◆ Directive
The response should be an exact transcription of the data below, free of images.

◆ Supplied entries
************

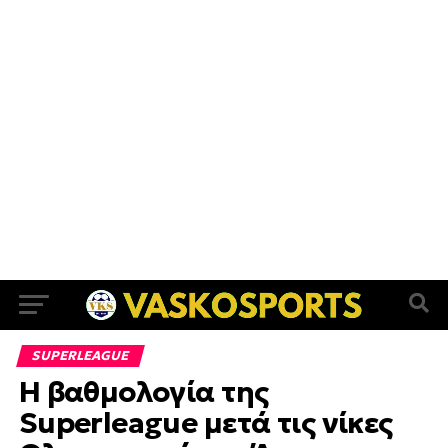
SUPERLEAGUE
Η βαθμολογία της
Superleague μετά τις νίκες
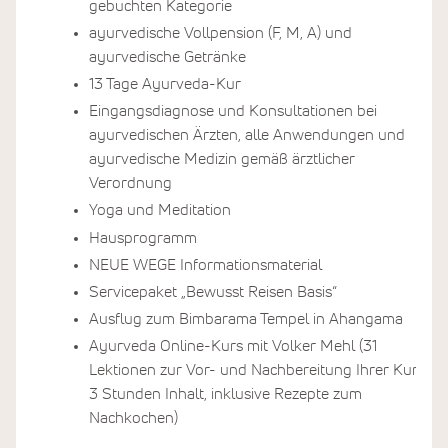
gebuchten Kategorie
ayurvedische Vollpension (F, M, A) und
ayurvedische Getränke
13 Tage Ayurveda-Kur
Eingangsdiagnose und Konsultationen bei
ayurvedischen Ärzten, alle Anwendungen und
ayurvedische Medizin gemäß ärztlicher
Verordnung
Yoga und Meditation
Hausprogramm
NEUE WEGE Informationsmaterial
Servicepaket „Bewusst Reisen Basis“
Ausflug zum Bimbarama Tempel in Ahangama
Ayurveda Online-Kurs mit Volker Mehl (31
Lektionen zur Vor- und Nachbereitung Ihrer Kur,
3 Stunden Inhalt, inklusive Rezepte zum
Nachkochen)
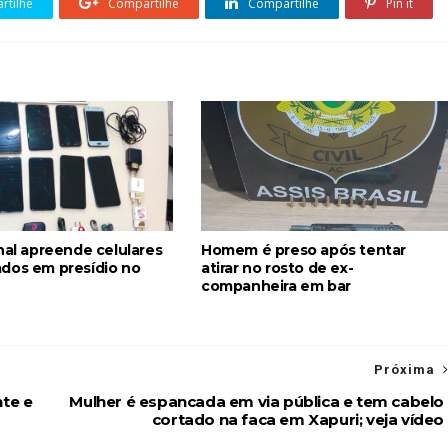
tilhe
Compartilhe
Compartilhe
Pin it
nal apreende celulares
Homem é preso após tentar
dos em presídio no
atirar no rosto de ex-
companheira em bar
Próxima
te e
Mulher é espancada em via pública e tem cabelo
cortado na faca em Xapuri; veja vídeo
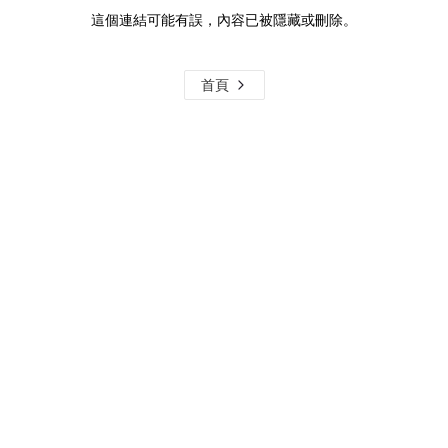
這個連結可能有誤，內容已被隱藏或刪除。
首頁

************

◆ Worked solution
SUPERLEAGUE
Η βαθμολογία της
Superleague μετά τις νίκες
gebuchten Kategorie
ayurvedische Vollpension (F, M, A) und
ayurvedische Getränke
13 Tage Ayurveda-Kur
Eingangsdiagnose und Konsultationen bei
ayurvedischen Ärzten, alle Anwendungen und
ayurvedische Medizin gemäß ärztlicher
Verordnung
Yoga und Meditation
Hausprogramm
NEUE WEGE Informationsmaterial
Servicepaket „Bewusst Reisen Basis“
Ausflug zum Bimbarama Tempel in Ahangama
Ayurveda Online-Kurs mit Volker Mehl (31
Lektionen zur Vor- und Nachbereitung Ihrer Kur,
3 Stunden Inhalt, inklusive Rezepte zum
Nachkochen)
tilhe
Compartilhe
Compartilhe
Pin it
nal apreende celulares
Homem é preso após tentar
dos em presídio no
atirar no rosto de ex-
companheira em bar
Próxima
te e
Mulher é espancada em via pública e tem cabelo
cortado na faca em Xapuri; veja vídeo
這個連結可能有誤，內容已被隱藏或刪除。
首頁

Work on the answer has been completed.